Apple on Friday once again overtook Exxon Mobil as the world’s most valuable publicly traded company. But investors seem to think its roughly $420 billion market capitalization is some kind of limit. The company doesn’t get full credit for its nearly $100 billion cash hoard or its growth. Apple’s cash could be the key to unlocking suppressed value.
Despite its already huge size, revenue is growing at a 70 percent annual gallop, and earnings faster still. The company added another $16 billion to its pile of cash and securities in the recently ended quarter. Its stash is big enough to buy Facebook in its entirety at the mooted valuation, or to reduce the projected U.S. budget deficit for fiscal 2012 by about 10 percent.
That’s all fun to contemplate, but investors might grasp the company now led by Tim Cook better if it simply rewarded its shareholders. Despite Apple’s supercharged growth, its stock trades at less than 11 times estimated 2012 earnings, while the average S&P 500 company is valued at 12.5 times. Apply the bigger multiple that a smaller, slower-growing Apple traded on back in 2006 to forecast earnings for this year, and the company’s worth would easily top $1 trillion.

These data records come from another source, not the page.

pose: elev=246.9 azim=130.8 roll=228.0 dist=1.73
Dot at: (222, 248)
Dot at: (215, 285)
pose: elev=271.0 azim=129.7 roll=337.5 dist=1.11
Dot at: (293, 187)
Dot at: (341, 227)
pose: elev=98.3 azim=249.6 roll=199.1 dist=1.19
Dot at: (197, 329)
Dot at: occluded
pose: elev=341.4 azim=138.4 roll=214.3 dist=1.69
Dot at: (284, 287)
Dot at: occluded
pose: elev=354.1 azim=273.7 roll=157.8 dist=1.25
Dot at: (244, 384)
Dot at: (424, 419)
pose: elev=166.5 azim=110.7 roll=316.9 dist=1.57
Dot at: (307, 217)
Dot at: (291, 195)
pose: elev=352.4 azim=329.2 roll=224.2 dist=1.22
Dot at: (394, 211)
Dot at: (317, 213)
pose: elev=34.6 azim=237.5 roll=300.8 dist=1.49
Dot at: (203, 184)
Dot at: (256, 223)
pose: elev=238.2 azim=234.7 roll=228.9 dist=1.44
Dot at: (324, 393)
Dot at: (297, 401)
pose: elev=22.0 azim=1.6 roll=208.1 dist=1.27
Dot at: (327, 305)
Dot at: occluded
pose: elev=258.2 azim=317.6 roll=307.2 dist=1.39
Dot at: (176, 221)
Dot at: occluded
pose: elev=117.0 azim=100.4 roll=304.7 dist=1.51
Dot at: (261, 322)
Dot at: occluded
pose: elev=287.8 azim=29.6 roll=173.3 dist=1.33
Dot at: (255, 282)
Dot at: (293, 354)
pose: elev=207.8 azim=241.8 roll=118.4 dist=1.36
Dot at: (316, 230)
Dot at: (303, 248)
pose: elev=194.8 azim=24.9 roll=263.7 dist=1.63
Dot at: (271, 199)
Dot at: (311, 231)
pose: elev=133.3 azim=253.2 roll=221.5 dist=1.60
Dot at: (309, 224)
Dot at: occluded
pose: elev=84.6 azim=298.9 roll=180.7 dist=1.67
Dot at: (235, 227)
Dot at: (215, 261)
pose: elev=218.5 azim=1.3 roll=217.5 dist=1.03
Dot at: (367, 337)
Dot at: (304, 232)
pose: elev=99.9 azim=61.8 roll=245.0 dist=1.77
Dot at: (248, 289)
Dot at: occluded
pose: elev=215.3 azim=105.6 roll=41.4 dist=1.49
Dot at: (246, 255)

Given today’s arbitrarily low valuation, paying out a big slug of cash to shareholders probably wouldn’t ultimately hit Apple’s market capitalization much, if at all. Giving $50 billion, say, would leave enough on hand for any conceivable investments or acquisitions. If that called for the company to pay some U.S. tax to bring funds home from overseas, so be it.
Meanwhile, the iPhones and iPads flying off the shelves around the world should generate around $50 billion of free cash flow in the fiscal year to September. Supposing Cook decided to pay half of that out to shareholders, Apple would suddenly offer a 6 percent dividend yield. By comparison, the S&P 500 yields an average 2 percent. If investors paid the same 50 times multiple for Apple’s dividend, that too would take its value well into 13 figures.
That’s probably over-egging it for a technology stock. Earnings can be volatile, growth is bound to slow, and Apple could face more awkward questions about conditions at its suppliers’ factories in China and elsewhere. Even so, throwing some cash around could give investors new reasons to recognize why the most valuable company is actually cheap.